George,
That is a GREAT question!
Early last year, for about the first three or four months the course opened, it was a learning experience for all--Here you have a brand new course, with a brand new crew, and a really talented young superintendent that is trying to explain to a first time course owner what he is going to need, from staff to equimpment to run this golf course.
They have done a remarkable job, and in truth, given the owner, Jeff Hicks deserves the GCA Medal of Honor.
But in that beginning, some of the pin placements that were being utilized were being laid-out, at least on the front nine, were pretty easy, and in fact as the greens got faster through the year, as they matured, they lost a lot of pins because of the phenominal contours of these greens. Jeff told me two weeks ago, that he hopes to never have them that fast again, because frankly they don't need it. I haven't played the course in two weeks, and while it has had a good chane to get past the first major aeration of the year, they were getting to a perfect pace about 11:00am during the day, after the wind picked-up further and the dampness from dew and watering disappated.
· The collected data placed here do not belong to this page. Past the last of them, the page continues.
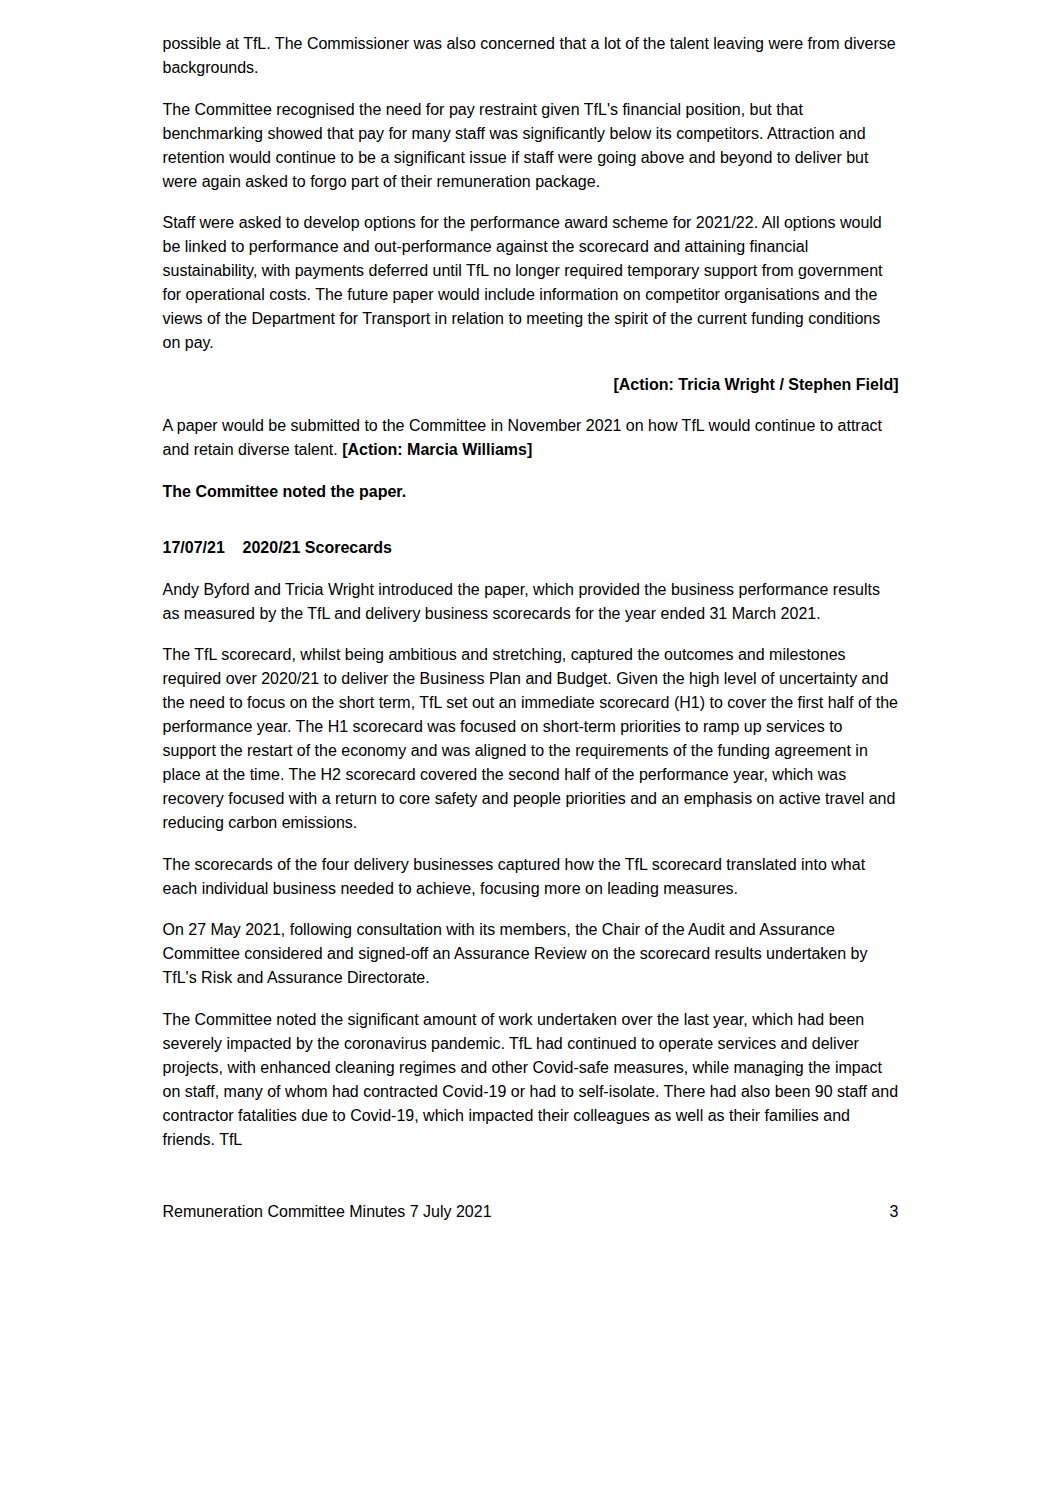possible at TfL. The Commissioner was also concerned that a lot of the talent leaving were from diverse backgrounds.
The Committee recognised the need for pay restraint given TfL's financial position, but that benchmarking showed that pay for many staff was significantly below its competitors. Attraction and retention would continue to be a significant issue if staff were going above and beyond to deliver but were again asked to forgo part of their remuneration package.
Staff were asked to develop options for the performance award scheme for 2021/22. All options would be linked to performance and out-performance against the scorecard and attaining financial sustainability, with payments deferred until TfL no longer required temporary support from government for operational costs. The future paper would include information on competitor organisations and the views of the Department for Transport in relation to meeting the spirit of the current funding conditions on pay.
[Action: Tricia Wright / Stephen Field]
A paper would be submitted to the Committee in November 2021 on how TfL would continue to attract and retain diverse talent. [Action: Marcia Williams]
The Committee noted the paper.
17/07/21 2020/21 Scorecards
Andy Byford and Tricia Wright introduced the paper, which provided the business performance results as measured by the TfL and delivery business scorecards for the year ended 31 March 2021.
The TfL scorecard, whilst being ambitious and stretching, captured the outcomes and milestones required over 2020/21 to deliver the Business Plan and Budget. Given the high level of uncertainty and the need to focus on the short term, TfL set out an immediate scorecard (H1) to cover the first half of the performance year. The H1 scorecard was focused on short-term priorities to ramp up services to support the restart of the economy and was aligned to the requirements of the funding agreement in place at the time. The H2 scorecard covered the second half of the performance year, which was recovery focused with a return to core safety and people priorities and an emphasis on active travel and reducing carbon emissions.
The scorecards of the four delivery businesses captured how the TfL scorecard translated into what each individual business needed to achieve, focusing more on leading measures.
On 27 May 2021, following consultation with its members, the Chair of the Audit and Assurance Committee considered and signed-off an Assurance Review on the scorecard results undertaken by TfL's Risk and Assurance Directorate.
The Committee noted the significant amount of work undertaken over the last year, which had been severely impacted by the coronavirus pandemic. TfL had continued to operate services and deliver projects, with enhanced cleaning regimes and other Covid-safe measures, while managing the impact on staff, many of whom had contracted Covid-19 or had to self-isolate. There had also been 90 staff and contractor fatalities due to Covid-19, which impacted their colleagues as well as their families and friends. TfL
Remuneration Committee Minutes 7 July 20213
I can't begin to tell you how many times I have tried tolet people figure these greens out on their own, on their first trip out, just so they can have that healthy respect, and more then anything, memory of how far their putt had broke the last time they played there. David doesn't need help there. He knows how to respect of Rustic Canyon with his comments of being Top 100, which in my opinion they are Top 25, and that is being conservative. I think no matter his opinion of the course in two weeks, he will walk away knowing more about the course then he knew before, and it will make him want to return again, and again, and again to learn more about it, and in because in truth, Rustic Canyon for guys like all of us is like a drug. You might not feel it your first time, but you'll start to feel it more on your second and third and fourth and fifth, and so on and so on and so on.
I hope I can be with him when he does feel it too, because this course truely is a miracle in a land that doesn't believe in them, just like a saint in the streets of Detroit or Pittsburgh, and generally speaking, I think David is one of this wesites personable characters. Anybody who mets him will feel the same.
Hopefully on the tee Sunday, June 15th you'll be hearing David, David, David & Tommy are now up!